Supreme Court ends current 'Safe At Home' legal battle

Missouri's Supreme Court this week denied Secretary of State Jay Ashcroft's request for an order blocking a St. Louis County judge from getting a wife's home address in a divorce case.

As is typical, the high court gave no reason for its action - which ends this particular legal skirmish inside one divorce case.

Attorney General Josh Hawley's office represented Ashcroft in the case, which began as part of a St. Louis County divorce case where Circuit Judge Sandra Farragut-Hemphill had ordered the husband and wife to trade home addresses, based on both parents sometimes having custody of their minor child.

However, the wife argued she shouldn't have to provide her address, since she had been part of Missouri's "Safe At Home" program since April 2016.

Lawmakers placed the program in state law in 2007. The program is "administered by the secretary of state to protect victims of domestic violence, rape, sexual assault or stalking by keeping their home addresses confidential and authorizing the use of designated addresses for such victims and their minor children," according to Assistant Attorney General Jillian Meek Mueller's May 11 paperwork seeking the Supreme Court's order.

The program provides a post office box where mail is sent, then forwarded by the secretary of state's office to the real street address.

The News Tribune generally does not identify sexual assault victims, and in this story identifies the woman in the St. Louis County divorce case only as "the woman" or "the wife."

The husband in the divorce case also is not being identified by name in this story.

However, in his response to Mueller's motion, Nathan Cohen - the husband's attorney - told the Supreme Court there had been no finding the wife was eligible for the Safe At Home program.

On Jan. 31, Farragut-Hemphill ruled the wife really was not a part of the Safe at Home program because she "did not provide a sworn statement that she has a good reason to believe that she is a victim of domestic violence and fears further violent acts from (the husband)."

Ashcroft then asked all 1,500 participants, including the wife, to re-apply using new forms.

Still, Ashcroft - through Hawley's office - has argued the Safe At Home law gives the secretary of state authority to determine who is a certified participant in the program, and the law requires that "state and local agencies and the courts accept the designated address as a program participant's address when creating a new public record."

Before the General Assembly ended its regular session May 12, lawmakers sent Gov.
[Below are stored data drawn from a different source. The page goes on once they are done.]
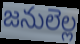
జనులెల్ల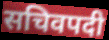
सचिवपदी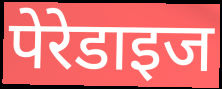
पेरेडाइज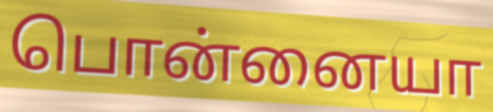
பொன்னையா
Eric Greitens a proposed law change that, among other things, gives the secretary of state the right to intervene in proceedings involving the Safe At Home program.
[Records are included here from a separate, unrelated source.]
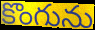
కొంగునుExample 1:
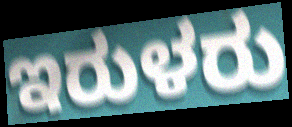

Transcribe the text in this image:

ಇರುಳರು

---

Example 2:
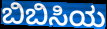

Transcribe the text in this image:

ಬಿಬಿಸಿಯ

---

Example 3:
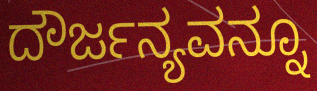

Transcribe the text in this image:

ದೌರ್ಜನ್ಯವನ್ನೂ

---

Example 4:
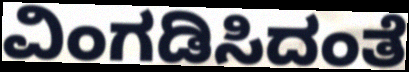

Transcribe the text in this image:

ವಿಂಗಡಿಸಿದಂತೆ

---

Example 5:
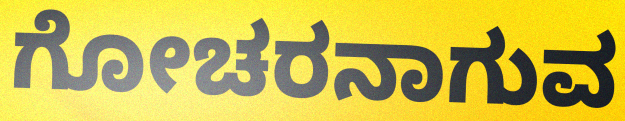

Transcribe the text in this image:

ಗೋಚರನಾಗುವ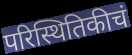
परिस्थितिकीचं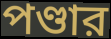
পণ্ডারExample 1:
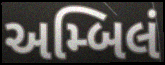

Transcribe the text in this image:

અમ્બિલં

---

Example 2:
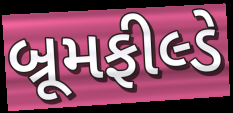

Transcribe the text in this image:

બ્રૂમફીલ્ડે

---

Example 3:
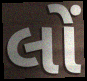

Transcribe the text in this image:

લોં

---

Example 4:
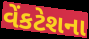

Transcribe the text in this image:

વેંકટેશના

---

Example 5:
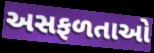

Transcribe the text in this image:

અસફળતાઓ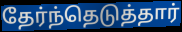
தேர்ந்தெடுத்தார்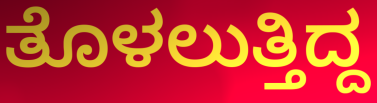
ತೊಳಲುತ್ತಿದ್ದ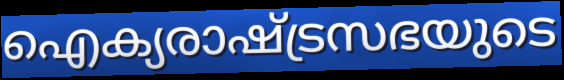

That portion of the law has an emergency clause, which means it goes into effect as soon as the governor signs it.

However, Greitens has not taken action on the proposal, but has until July 14 to do so.

Ashcroft tried to intervene in the divorce case on behalf of the Safe At Home program since Feb. 8 - after Farragut-Hemphill had ordered the wife twice to disclose her home address to the husband and to the attorney appointed to represent the couple's child.

Farragut-Hemphill denied Ashcroft's original motion to intervene, as well as the state's request for her to reconsider the decision.

The state's Eastern District appeals court declined to issue an order blocking the judge's demand for the wife's address, so Ashcroft and Hawley asked the Supreme Court to issue the order.

That's the request the seven-judge court denied Tuesday.

In April, Farragut-Hemphill ordered the wife for a third time to reveal her home address before she left the courtroom - and the wife complied.

Cohen urged the Supreme Court to deny Ashcroft's request for several reasons, including:

"Wife divulged her address to the court on April 13, 2017."

The attorney general and secretary of state should be using a different legal process.

Farragut-Hemphill's decision was sound, lawful and a correct application of the law.

The couple married in 2014 and, Cohen told the Supreme Court, the underlying divorce case - filed in January 2016 - has been contentious.